Nassi and colleagues predicted the release of generative AI worms into the wild over the next 2-3 years in a research article detailing their discoveries. The research document states that several businesses in the sector are developing GenAI ecosystems and integrating GenAI abilities into automobiles, smartphones, and operating systems.
Nevertheless, there are techniques to protect generative AI systems from worms, such as implementing typical security measures. Researcher Adam Swanda of the artificial intelligence (AI) corporate security company Robust Intelligence thinks that “proper secure application design and monitoring could address parts of” with many of these concerns. For the most part, you shouldn’t place your faith in LLM results in any part of your program.

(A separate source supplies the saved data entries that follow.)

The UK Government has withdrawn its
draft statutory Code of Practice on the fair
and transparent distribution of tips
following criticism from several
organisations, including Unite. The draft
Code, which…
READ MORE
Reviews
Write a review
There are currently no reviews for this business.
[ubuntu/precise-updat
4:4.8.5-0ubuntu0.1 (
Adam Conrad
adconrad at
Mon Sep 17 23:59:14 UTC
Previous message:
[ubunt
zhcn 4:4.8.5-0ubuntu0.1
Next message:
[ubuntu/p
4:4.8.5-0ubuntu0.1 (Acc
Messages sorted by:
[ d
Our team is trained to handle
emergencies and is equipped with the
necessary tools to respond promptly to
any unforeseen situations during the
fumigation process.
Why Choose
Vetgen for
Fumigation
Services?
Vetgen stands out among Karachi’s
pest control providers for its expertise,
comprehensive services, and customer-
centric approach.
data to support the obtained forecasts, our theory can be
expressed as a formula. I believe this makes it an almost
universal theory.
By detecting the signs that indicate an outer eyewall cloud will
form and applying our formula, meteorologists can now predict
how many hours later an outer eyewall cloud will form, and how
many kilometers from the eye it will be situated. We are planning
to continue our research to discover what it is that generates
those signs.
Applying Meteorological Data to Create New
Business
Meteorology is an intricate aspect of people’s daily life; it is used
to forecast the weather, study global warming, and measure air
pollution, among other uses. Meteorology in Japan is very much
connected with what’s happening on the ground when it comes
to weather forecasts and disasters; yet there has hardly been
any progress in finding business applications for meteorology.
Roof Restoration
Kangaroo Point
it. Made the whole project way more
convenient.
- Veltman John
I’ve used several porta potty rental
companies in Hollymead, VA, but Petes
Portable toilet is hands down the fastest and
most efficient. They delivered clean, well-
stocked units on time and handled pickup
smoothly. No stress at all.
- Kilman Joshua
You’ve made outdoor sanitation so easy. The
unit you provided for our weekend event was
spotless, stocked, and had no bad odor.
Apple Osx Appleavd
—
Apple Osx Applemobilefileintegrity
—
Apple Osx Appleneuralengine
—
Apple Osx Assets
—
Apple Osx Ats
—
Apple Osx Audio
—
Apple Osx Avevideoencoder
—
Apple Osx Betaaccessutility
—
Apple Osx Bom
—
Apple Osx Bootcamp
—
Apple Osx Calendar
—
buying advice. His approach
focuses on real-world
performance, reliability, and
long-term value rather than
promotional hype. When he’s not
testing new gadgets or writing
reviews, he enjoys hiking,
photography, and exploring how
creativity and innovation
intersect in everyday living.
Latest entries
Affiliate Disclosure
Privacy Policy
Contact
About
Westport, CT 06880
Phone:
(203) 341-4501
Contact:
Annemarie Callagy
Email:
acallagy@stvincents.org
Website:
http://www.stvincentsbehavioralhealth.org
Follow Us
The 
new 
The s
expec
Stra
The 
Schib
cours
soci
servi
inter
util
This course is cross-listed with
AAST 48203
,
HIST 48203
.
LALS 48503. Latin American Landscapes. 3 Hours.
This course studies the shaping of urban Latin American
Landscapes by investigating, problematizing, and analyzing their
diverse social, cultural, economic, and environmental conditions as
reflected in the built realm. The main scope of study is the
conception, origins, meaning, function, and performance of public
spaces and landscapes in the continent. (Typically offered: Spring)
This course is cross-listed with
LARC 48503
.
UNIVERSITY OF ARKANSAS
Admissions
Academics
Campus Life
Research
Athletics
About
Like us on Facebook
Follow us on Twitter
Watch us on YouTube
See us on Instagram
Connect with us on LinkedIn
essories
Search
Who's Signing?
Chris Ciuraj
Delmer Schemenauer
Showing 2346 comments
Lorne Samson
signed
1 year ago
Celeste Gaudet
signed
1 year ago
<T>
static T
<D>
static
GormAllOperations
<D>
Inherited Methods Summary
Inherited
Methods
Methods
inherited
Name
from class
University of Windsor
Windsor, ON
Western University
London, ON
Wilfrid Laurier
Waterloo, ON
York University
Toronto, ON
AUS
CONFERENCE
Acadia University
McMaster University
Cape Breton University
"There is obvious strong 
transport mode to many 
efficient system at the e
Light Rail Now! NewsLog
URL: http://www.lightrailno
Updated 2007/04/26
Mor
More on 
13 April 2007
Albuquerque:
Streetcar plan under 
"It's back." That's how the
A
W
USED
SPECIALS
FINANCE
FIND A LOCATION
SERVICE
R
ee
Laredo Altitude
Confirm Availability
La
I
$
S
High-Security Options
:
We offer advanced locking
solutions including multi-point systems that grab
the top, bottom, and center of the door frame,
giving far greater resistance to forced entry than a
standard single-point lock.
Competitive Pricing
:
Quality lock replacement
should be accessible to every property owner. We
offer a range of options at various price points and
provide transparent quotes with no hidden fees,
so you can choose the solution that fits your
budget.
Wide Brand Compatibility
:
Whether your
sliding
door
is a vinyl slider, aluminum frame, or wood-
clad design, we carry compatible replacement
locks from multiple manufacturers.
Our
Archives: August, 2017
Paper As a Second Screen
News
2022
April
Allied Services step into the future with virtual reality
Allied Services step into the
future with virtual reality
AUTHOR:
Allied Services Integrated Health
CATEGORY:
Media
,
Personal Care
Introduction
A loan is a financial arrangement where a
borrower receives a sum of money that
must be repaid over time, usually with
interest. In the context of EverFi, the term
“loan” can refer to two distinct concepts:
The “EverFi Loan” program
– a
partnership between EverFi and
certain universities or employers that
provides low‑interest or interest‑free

Another important measure that may be taken, according to Swanda, is to keep humans informed. This means making sure that AI agents cannot act without human consent. Nobody wants an LLM reading their email and then being allowed to send another one. Some kind of limit ought to be in place there. Swanda claims that its techniques will generate a great deal of “noise” and would be easily detectable if a prompt had been repeated thousands of times within Google and OpenAI.
Both Nassi and the study restate numerous strategies for reducing risks. According to Nassi, creators of AI assistants should be mindful of the potential dangers. His advice is to “get a handle on this” and determine if your company’s environment and apps are evolving by any of these models. “Because if they do, this needs to be taken into account.”